**Task description**
Each entry has to be set down again with no alteration.

>>>>

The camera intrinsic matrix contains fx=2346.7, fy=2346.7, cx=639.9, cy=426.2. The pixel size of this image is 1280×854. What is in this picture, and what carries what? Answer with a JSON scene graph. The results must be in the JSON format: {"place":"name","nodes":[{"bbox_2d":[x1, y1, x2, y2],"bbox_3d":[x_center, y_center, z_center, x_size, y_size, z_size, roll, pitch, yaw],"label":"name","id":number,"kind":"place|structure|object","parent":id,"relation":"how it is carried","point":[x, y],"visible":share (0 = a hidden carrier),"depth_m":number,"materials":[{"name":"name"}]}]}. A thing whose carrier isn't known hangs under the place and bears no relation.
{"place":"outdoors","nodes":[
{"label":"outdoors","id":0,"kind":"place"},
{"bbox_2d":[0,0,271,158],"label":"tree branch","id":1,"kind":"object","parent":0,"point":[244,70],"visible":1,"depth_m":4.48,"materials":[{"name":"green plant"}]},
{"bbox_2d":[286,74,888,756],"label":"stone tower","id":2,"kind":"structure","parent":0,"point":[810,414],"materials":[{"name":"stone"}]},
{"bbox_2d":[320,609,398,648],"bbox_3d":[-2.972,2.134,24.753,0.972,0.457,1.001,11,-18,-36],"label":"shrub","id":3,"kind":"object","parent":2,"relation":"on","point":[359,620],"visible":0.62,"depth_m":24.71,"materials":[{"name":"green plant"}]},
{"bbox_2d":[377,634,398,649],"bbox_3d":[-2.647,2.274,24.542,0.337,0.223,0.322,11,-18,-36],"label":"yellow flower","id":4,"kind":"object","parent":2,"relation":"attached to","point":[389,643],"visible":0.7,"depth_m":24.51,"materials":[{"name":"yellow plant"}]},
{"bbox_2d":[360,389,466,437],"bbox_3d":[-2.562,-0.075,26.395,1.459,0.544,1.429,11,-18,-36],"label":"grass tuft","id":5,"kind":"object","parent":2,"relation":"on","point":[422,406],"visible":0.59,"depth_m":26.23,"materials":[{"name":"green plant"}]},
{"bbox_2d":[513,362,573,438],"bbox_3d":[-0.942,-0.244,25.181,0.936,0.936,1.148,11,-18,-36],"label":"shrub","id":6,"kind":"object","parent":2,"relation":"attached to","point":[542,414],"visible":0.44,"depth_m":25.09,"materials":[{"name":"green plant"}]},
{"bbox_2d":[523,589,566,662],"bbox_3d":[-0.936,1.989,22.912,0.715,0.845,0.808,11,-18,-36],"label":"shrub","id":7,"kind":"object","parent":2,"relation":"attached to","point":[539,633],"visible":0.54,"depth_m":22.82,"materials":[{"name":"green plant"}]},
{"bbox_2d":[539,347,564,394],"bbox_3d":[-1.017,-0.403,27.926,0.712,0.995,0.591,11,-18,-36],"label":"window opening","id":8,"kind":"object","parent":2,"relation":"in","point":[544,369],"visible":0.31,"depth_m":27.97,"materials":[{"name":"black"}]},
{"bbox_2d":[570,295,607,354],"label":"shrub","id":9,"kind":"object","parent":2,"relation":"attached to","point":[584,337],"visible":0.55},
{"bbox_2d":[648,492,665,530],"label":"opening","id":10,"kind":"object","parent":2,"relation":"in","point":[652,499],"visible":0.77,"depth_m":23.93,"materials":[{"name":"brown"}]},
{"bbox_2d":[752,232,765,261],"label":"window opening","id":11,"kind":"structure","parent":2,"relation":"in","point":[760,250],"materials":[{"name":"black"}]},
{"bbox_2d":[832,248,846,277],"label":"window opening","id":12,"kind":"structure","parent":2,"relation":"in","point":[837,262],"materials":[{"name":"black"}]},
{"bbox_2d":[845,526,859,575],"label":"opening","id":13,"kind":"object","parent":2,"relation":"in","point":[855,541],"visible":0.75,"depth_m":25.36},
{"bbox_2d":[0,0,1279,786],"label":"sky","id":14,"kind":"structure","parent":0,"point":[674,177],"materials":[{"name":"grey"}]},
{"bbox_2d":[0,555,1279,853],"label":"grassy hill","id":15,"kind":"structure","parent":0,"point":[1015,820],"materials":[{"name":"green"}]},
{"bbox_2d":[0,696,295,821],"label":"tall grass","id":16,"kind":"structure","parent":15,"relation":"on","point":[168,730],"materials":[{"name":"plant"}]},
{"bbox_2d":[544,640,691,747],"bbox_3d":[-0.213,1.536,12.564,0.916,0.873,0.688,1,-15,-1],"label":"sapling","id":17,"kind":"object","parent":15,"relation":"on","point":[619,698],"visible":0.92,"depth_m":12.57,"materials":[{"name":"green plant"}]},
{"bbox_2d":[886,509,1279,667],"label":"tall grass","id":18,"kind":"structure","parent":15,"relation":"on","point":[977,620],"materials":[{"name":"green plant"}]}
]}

<<<<

**Answer to this exercise**
The camera intrinsic matrix contains fx=2346.7, fy=2346.7, cx=639.9, cy=426.2. The pixel size of this image is 1280×854. What is in this picture, and what carries what? Answer with a JSON scene graph. The results must be in the JSON format: {"place":"name","nodes":[{"bbox_2d":[x1, y1, x2, y2],"bbox_3d":[x_center, y_center, z_center, x_size, y_size, z_size, roll, pitch, yaw],"label":"name","id":number,"kind":"place|structure|object","parent":id,"relation":"how it is carried","point":[x, y],"visible":share (0 = a hidden carrier),"depth_m":number,"materials":[{"name":"name"}]}]}. A thing whose carrier isn't known hangs under the place and bears no relation.
{"place":"outdoors","nodes":[
{"label":"outdoors","id":0,"kind":"place"},
{"bbox_2d":[0,0,271,158],"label":"tree branch","id":1,"kind":"object","parent":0,"point":[244,70],"visible":1,"depth_m":4.48,"materials":[{"name":"green plant"}]},
{"bbox_2d":[286,74,888,756],"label":"stone tower","id":2,"kind":"structure","parent":0,"point":[810,414],"materials":[{"name":"stone"}]},
{"bbox_2d":[320,609,398,648],"bbox_3d":[-2.972,2.134,24.753,0.972,0.457,1.001,11,-18,-36],"label":"shrub","id":3,"kind":"object","parent":2,"relation":"on","point":[359,620],"visible":0.62,"depth_m":24.71,"materials":[{"name":"green plant"}]},
{"bbox_2d":[377,634,398,649],"bbox_3d":[-2.647,2.274,24.542,0.337,0.223,0.322,11,-18,-36],"label":"yellow flower","id":4,"kind":"object","parent":2,"relation":"attached to","point":[389,643],"visible":0.7,"depth_m":24.51,"materials":[{"name":"yellow plant"}]},
{"bbox_2d":[360,389,466,437],"bbox_3d":[-2.562,-0.075,26.395,1.459,0.544,1.429,11,-18,-36],"label":"grass tuft","id":5,"kind":"object","parent":2,"relation":"on","point":[422,406],"visible":0.59,"depth_m":26.23,"materials":[{"name":"green plant"}]},
{"bbox_2d":[513,362,573,438],"bbox_3d":[-0.942,-0.244,25.181,0.936,0.936,1.148,11,-18,-36],"label":"shrub","id":6,"kind":"object","parent":2,"relation":"attached to","point":[542,414],"visible":0.44,"depth_m":25.09,"materials":[{"name":"green plant"}]},
{"bbox_2d":[523,589,566,662],"bbox_3d":[-0.936,1.989,22.912,0.715,0.845,0.808,11,-18,-36],"label":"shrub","id":7,"kind":"object","parent":2,"relation":"attached to","point":[539,633],"visible":0.54,"depth_m":22.82,"materials":[{"name":"green plant"}]},
{"bbox_2d":[539,347,564,394],"bbox_3d":[-1.017,-0.403,27.926,0.712,0.995,0.591,11,-18,-36],"label":"window opening","id":8,"kind":"object","parent":2,"relation":"in","point":[544,369],"visible":0.31,"depth_m":27.97,"materials":[{"name":"black"}]},
{"bbox_2d":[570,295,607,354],"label":"shrub","id":9,"kind":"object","parent":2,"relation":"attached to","point":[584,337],"visible":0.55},
{"bbox_2d":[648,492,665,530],"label":"opening","id":10,"kind":"object","parent":2,"relation":"in","point":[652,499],"visible":0.77,"depth_m":23.93,"materials":[{"name":"brown"}]},
{"bbox_2d":[752,232,765,261],"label":"window opening","id":11,"kind":"structure","parent":2,"relation":"in","point":[760,250],"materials":[{"name":"black"}]},
{"bbox_2d":[832,248,846,277],"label":"window opening","id":12,"kind":"structure","parent":2,"relation":"in","point":[837,262],"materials":[{"name":"black"}]},
{"bbox_2d":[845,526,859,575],"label":"opening","id":13,"kind":"object","parent":2,"relation":"in","point":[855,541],"visible":0.75,"depth_m":25.36},
{"bbox_2d":[0,0,1279,786],"label":"sky","id":14,"kind":"structure","parent":0,"point":[674,177],"materials":[{"name":"grey"}]},
{"bbox_2d":[0,555,1279,853],"label":"grassy hill","id":15,"kind":"structure","parent":0,"point":[1015,820],"materials":[{"name":"green"}]},
{"bbox_2d":[0,696,295,821],"label":"tall grass","id":16,"kind":"structure","parent":15,"relation":"on","point":[168,730],"materials":[{"name":"plant"}]},
{"bbox_2d":[544,640,691,747],"bbox_3d":[-0.213,1.536,12.564,0.916,0.873,0.688,1,-15,-1],"label":"sapling","id":17,"kind":"object","parent":15,"relation":"on","point":[619,698],"visible":0.92,"depth_m":12.57,"materials":[{"name":"green plant"}]},
{"bbox_2d":[886,509,1279,667],"label":"tall grass","id":18,"kind":"structure","parent":15,"relation":"on","point":[977,620],"materials":[{"name":"green plant"}]}
]}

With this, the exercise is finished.